Magazine Cinema
Regia: David Cronenberg
Cast: Viggo Mortensen, Naomi Watts, Vincent Cassel, Armin Mueller-Stahl
Anno di produzione: 2007
David Cronenberg non delude mai.
“ La promessa dell’assassino” è una parabola crudele e disincantata raccontata con lo stesso distacco e la stessa intelligenza del capolavoro che l’aveva preceduta, “ A history of violence”. Il lavoro di Cronenberg si trasforma, sempre di più, in uno studio antropologico sulla violenza, a livello fisico e mentale, scava nelle sue derive patologiche, insita com’è nell’uomo: l’uomo è un animale. La sua bestialità è alle radici di tutto, perfino della famiglia, il nucleo che è alla base di entrambi i film di Cronenberg. Potremmo dire che “ La promessa dell’assassino” è una riflessione sul confine labile tra "bene" e "male", su quel senso di impotenza, di fragilità, di umiliazione del bene nei confronti del male. In poche parole, si racconta una Londra periferica, ferita e dilaniata dalle violenze di una famiglia russa capeggiata da un tale Semyon.

» **Dati registrati**:
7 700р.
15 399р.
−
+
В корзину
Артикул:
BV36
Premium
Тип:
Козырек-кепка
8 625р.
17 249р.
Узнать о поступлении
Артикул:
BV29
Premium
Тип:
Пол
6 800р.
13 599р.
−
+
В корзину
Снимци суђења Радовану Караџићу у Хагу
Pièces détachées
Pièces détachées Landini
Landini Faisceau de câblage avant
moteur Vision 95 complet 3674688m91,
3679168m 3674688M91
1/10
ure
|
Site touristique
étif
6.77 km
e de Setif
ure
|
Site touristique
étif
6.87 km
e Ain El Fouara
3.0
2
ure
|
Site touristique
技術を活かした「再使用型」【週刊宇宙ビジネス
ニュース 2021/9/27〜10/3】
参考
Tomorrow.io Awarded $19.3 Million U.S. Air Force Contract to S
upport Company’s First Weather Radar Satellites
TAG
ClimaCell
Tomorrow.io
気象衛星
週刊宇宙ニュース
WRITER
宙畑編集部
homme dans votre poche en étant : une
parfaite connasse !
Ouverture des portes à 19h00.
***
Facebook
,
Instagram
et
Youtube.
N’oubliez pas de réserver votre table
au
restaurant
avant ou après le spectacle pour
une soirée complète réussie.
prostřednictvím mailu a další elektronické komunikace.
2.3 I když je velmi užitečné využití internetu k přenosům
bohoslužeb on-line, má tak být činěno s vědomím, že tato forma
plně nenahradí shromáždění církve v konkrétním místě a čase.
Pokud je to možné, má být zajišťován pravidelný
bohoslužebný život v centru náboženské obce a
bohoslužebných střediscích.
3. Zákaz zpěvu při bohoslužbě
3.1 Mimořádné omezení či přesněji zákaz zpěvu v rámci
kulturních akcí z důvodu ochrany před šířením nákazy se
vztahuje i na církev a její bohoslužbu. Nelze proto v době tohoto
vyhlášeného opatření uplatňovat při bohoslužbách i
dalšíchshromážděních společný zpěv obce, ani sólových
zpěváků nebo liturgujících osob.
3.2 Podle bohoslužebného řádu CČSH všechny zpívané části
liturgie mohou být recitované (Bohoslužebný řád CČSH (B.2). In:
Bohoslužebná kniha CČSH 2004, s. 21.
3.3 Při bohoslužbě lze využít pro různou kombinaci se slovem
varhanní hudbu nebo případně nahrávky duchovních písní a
==
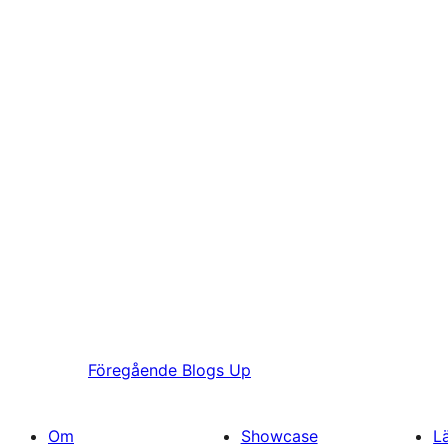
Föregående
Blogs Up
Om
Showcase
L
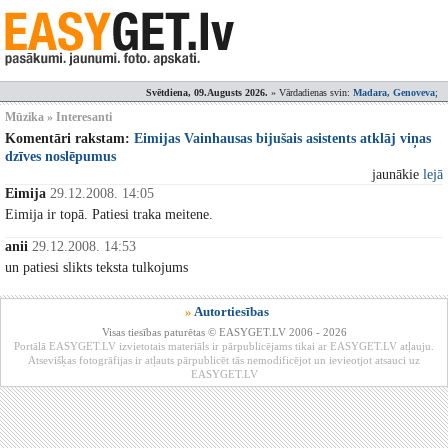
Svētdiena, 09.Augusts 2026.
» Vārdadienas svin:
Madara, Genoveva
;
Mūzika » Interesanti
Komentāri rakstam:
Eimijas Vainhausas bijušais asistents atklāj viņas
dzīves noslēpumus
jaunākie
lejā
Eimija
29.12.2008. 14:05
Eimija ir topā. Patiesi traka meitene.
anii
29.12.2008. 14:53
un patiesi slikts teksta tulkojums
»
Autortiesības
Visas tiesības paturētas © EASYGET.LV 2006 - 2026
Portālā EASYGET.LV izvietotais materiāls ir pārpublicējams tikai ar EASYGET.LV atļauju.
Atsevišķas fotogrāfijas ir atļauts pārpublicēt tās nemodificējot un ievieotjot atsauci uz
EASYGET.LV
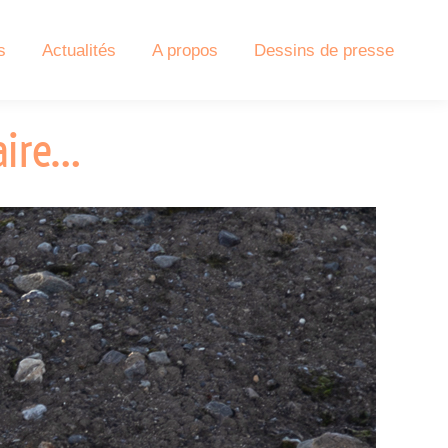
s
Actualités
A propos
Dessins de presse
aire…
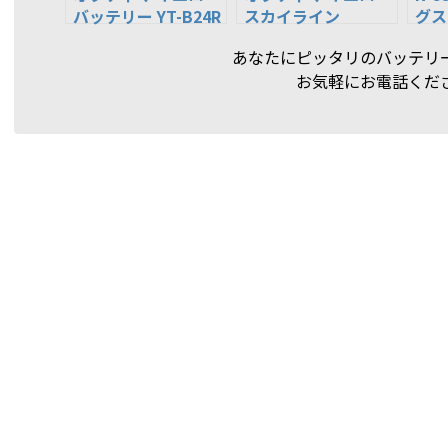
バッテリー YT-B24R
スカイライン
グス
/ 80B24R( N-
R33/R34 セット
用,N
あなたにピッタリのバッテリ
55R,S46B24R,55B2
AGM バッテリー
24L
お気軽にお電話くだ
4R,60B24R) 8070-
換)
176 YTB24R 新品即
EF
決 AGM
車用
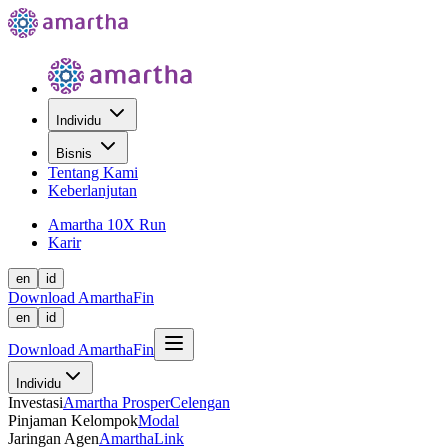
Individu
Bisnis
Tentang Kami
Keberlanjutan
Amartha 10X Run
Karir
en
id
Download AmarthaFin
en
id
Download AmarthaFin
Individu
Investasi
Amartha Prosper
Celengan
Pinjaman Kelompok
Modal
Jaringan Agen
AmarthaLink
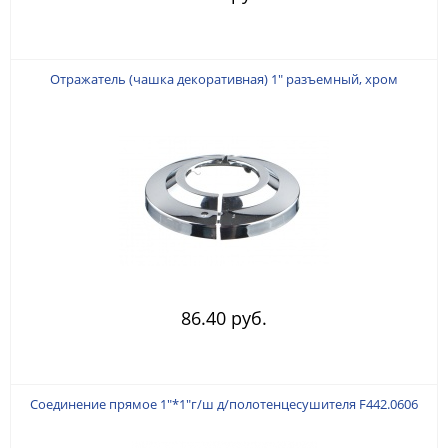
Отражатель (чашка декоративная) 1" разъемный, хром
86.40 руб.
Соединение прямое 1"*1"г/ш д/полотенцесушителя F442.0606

» **Serie di esercizi**:
**a)** Riporta dalla recensione cinematografica il passo che va da "Magazine Cinema" fino a "non delude mai." incluso.
**b)** Indica quante righe dei dati registrati contengono la stringa "obce", rispondendo soltanto con il numero.

» **Risultati per esercizio**:
**a)**
Magazine Cinema
Regia: David Cronenberg
Cast: Viggo Mortensen, Naomi Watts, Vincent Cassel, Armin Mueller-Stahl
Anno di produzione: 2007
David Cronenberg non delude mai.

**b)** 2